En su página web de promoción se lee: “En la primera meditación del discípulo, la iniciación, el Maestro restablece la relación con la corriente energética, al final del cual se encuentra la conciencia perfecta: Dios. El discípulo vive esta relación con la corriente energética como una experiencia interior de formas distintas de luz y sonido, todo según  su grado de evolución personal.

Tras la iniciación, el discípulo debe meditar “cada día durante unas tres horas” y llevar un diario sobre sus experiencias meditativas que se debe presentar a la organización para su verificación: “Tres horas es aproximadamente un 10 % de 24 horas y también un discípulo muy ocupado en la vida cotidiana podrá dedicar este tiempo a la meditación.”

Meditación como una forma de maltrato

Un crítico documental televisivo de junio del 1993 ya se hizo eco de las graves prácticas que se llevaban a cabo por orden directa de Thakar Singh: a niños y recién nacidos se les llenaba el oído derecho con una masa de silicona y se les tapaba los ojos con una venda para “conducirles” a una meditación de varias horas.

Gracias a la denuncia de una valiente comadrona, a quien llamaron a un centro bávaro de meditación para asistir a un parto, salió a la luz que a un niño, que entonces tenía dos años, le mantenían despierto con cualquier medio y “le forzaban a meditar sentado hasta 19 horas seguidas”, cita un articulo de prensa. Los padres fueron condenados por maltrato de menores por el juzgado de primera instancia de Starnberg.
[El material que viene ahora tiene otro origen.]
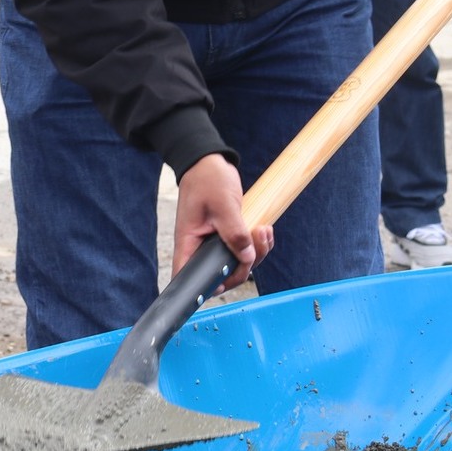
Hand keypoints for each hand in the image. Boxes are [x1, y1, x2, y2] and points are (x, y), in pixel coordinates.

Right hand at [172, 154, 270, 292]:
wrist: (209, 162)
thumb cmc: (207, 179)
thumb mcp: (223, 206)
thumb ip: (234, 233)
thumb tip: (246, 258)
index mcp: (189, 242)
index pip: (187, 276)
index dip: (203, 288)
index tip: (225, 282)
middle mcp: (200, 246)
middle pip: (221, 274)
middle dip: (244, 266)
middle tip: (256, 246)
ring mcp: (215, 242)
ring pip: (237, 262)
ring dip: (256, 252)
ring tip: (264, 231)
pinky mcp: (228, 235)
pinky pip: (245, 249)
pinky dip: (258, 243)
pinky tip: (264, 229)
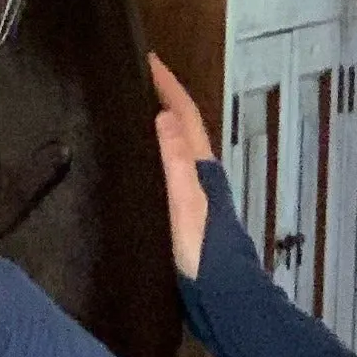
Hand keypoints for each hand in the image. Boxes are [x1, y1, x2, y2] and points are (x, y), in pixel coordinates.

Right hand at [150, 54, 212, 278]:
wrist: (224, 297)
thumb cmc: (204, 252)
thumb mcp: (186, 205)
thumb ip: (177, 163)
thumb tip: (164, 116)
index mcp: (202, 168)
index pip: (185, 115)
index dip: (168, 86)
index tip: (148, 59)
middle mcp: (202, 176)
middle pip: (183, 126)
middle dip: (163, 98)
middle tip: (136, 79)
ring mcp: (196, 195)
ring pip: (178, 147)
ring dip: (161, 125)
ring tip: (133, 111)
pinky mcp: (186, 213)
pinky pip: (171, 169)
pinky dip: (158, 153)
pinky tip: (142, 163)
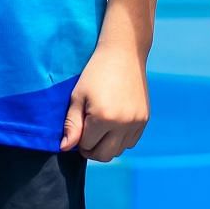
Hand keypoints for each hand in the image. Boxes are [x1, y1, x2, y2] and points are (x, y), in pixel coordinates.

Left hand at [60, 41, 147, 162]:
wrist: (124, 53)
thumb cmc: (95, 73)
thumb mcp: (78, 96)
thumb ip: (72, 124)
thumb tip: (65, 148)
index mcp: (103, 117)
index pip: (86, 146)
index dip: (79, 139)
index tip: (78, 126)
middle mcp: (122, 123)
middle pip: (104, 155)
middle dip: (92, 149)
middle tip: (86, 135)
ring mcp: (136, 122)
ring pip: (119, 151)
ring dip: (107, 145)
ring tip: (100, 127)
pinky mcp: (145, 119)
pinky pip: (131, 142)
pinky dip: (121, 140)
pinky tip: (114, 124)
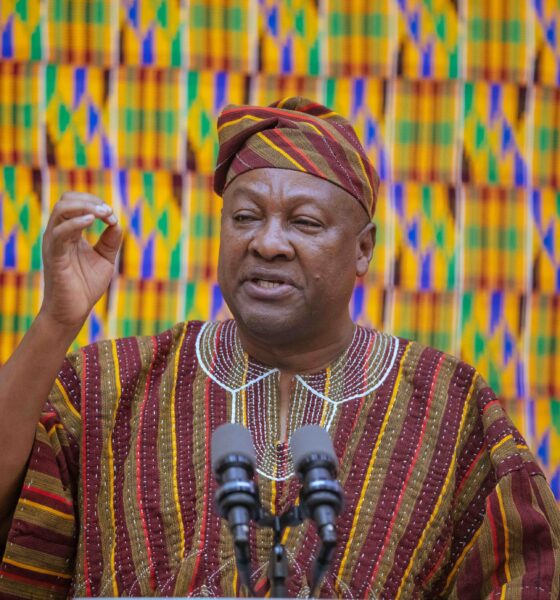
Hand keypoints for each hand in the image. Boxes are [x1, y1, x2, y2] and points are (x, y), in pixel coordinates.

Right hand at [39, 192, 122, 330]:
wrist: (73, 311)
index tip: (112, 216)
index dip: (96, 203)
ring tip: (103, 214)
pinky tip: (91, 222)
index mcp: (70, 233)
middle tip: (108, 212)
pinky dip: (75, 223)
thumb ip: (110, 240)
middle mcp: (59, 234)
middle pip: (66, 200)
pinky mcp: (54, 256)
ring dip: (85, 207)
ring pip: (61, 210)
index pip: (76, 204)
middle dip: (90, 200)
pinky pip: (60, 232)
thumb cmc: (86, 286)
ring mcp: (54, 243)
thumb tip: (116, 222)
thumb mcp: (105, 258)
Incluso ahora, que según las indicaciones de representantes alemanes ya no se debería utilizar los “medios auxiliares” como los tapones de silicona y las vendas, todavía se presenta la meditación como de gran ayuda para el niño y se aclara que es necesaria que se les enseñe a meditar sin fuerza y con cariño.

Aun así, un colega mío que visitó un centro de meditación de Thakar Singh en la India, no vio un trato cariñoso alguno. Allí todavía se aislaba a varias docenas de niños del mundo exterior con  los ojos vendados y se les forzaba a “meditar”.

“Estos niños han de cambiar el mundo en el futuro, ya que no están bajo el dominio de un poder negativo.”

Escándalos perfectos

En 1984, un antiguo seguidor y alto cargo de Thakar Singh, el periodista televisivo Wulfing von Rohr, sacó a la luz otros escándalos del “Maestro”: mientras que predicaba a sus discípulos la abstinencia sexual y una vida ascética, él mismo llegaba a cometer acoso sexual con sus discípulos femeninos, que consideró responsable las “tentaciones del diablo”.

Y en 1993 la revista “Der Spiegel” informaba sobre una muerte no esclarecida. Una mujer de Munich con una enfermedad mental  murió en un centro de meditación hindú durante un exorcismo realizado por el “Maestro”.

Después de la crítica que provocaron dichos escándalos en la opinión pública, el movimiento Thakar Singh fundó la “Sociedad Holosófica de Alemania, asociación registrada, Asociación para el Fomento de la Curación integral de las Personas”.